The other possibility is that altered pasts change the present by forcing us into new grooves of Parallel Time. When Vicki returns from 1795, Barnabas doesn’t suddenly forget Phyllis Wick. He seems to have two sets of memories at once. Yes, he recalls Wick, but now also recalls a timeline where Victoria was Sarah’s tutor. It’s no wonder that Collinwood is a nexus of alternate universes. And it’s no wonder why an ancient Leviathan altar can just kind of appear where it had never been recalled before. Or why a playroom can come and go to the consternation of a man who helped build the house, and who would have put a playroom there if he wanted one, but he didn’t, so knock it off, Gerard. In this sense, all of Collinwood is a massive Parallel Time room. Maybe the room, itself, is the heart of that… or the engine… or a someplace where the shift is so violent that anyone can see it. Other than the occasional I Ching trance in the Old House, where does most of the time travel take place? Collinwood.
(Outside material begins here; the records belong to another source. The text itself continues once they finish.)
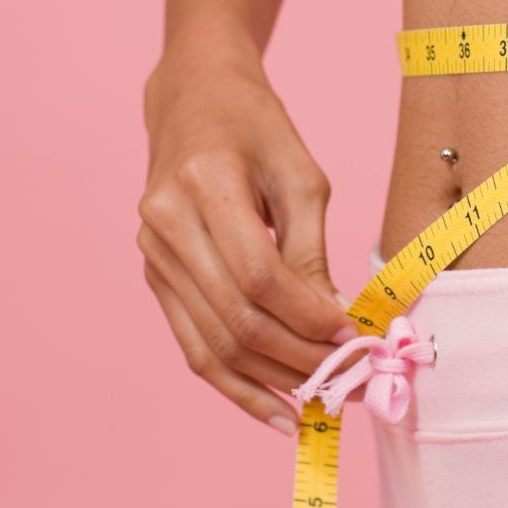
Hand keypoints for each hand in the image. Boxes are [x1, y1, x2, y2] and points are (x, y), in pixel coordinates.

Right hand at [136, 46, 360, 435]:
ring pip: (211, 342)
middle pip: (234, 317)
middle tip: (348, 382)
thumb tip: (332, 324)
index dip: (308, 316)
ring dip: (269, 380)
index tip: (354, 338)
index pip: (258, 276)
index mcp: (203, 184)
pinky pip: (192, 341)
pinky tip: (271, 407)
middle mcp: (165, 223)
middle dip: (297, 358)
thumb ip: (311, 250)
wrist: (194, 99)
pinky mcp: (154, 274)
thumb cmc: (257, 127)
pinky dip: (233, 381)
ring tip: (319, 403)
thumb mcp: (300, 174)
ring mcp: (152, 253)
I don’t recall Joe going into the men’s room at the Blue Whale and mysteriously emerging in 1997 to an enormous bar tab hijacked by Willie Loomis twenty-five years prior. Nope. Starting with Vicki during the seance, these things are largely Collinwood-based. We think of the time staircase as a chaotic agent, but it may be the only stable piece of architecture in the house. Even the I Ching wands used in Barnabas’ cellar spent seven decades soaking up temporal weirdness in Quentin’s room.
It’s also funny when Quentin unconvincingly hides behind a curtain, like a cheating gigolo in a Playboy cartoon, and David freaks out. He’d recognize those pant cuffs anywhere! Who else would wear wool trousers and Italian half-boots with such a sense of paranormal menace? That’s reason enough to tell temporal mechanics to get a job and stop trying to distract the writers with endless loops of continuity porn. Maybe they should go to 2002 and bother Rick Berman, instead. He was used to it.
And it’s tough for David to do either the hero or villain thing. Alexander is a patently ludicrous threat, and yet David jumps and asks how high when it comes to menacing Amy. There is a great lesson in acting encoded in this. Yes, your honor, top scientists concur that David Jay is a truly creepy kid, but intimidating only if you think he’s going to pick out your neckties. However, Henesy, as always, sells it. It doesn’t matter if you’re not a primordial snake god. As long as they treat you as if you were, you might as well be a primordial snake god.
And may Haza and Oberon bless us. Every one.
This episode was broadcast Dec. 23, 1969.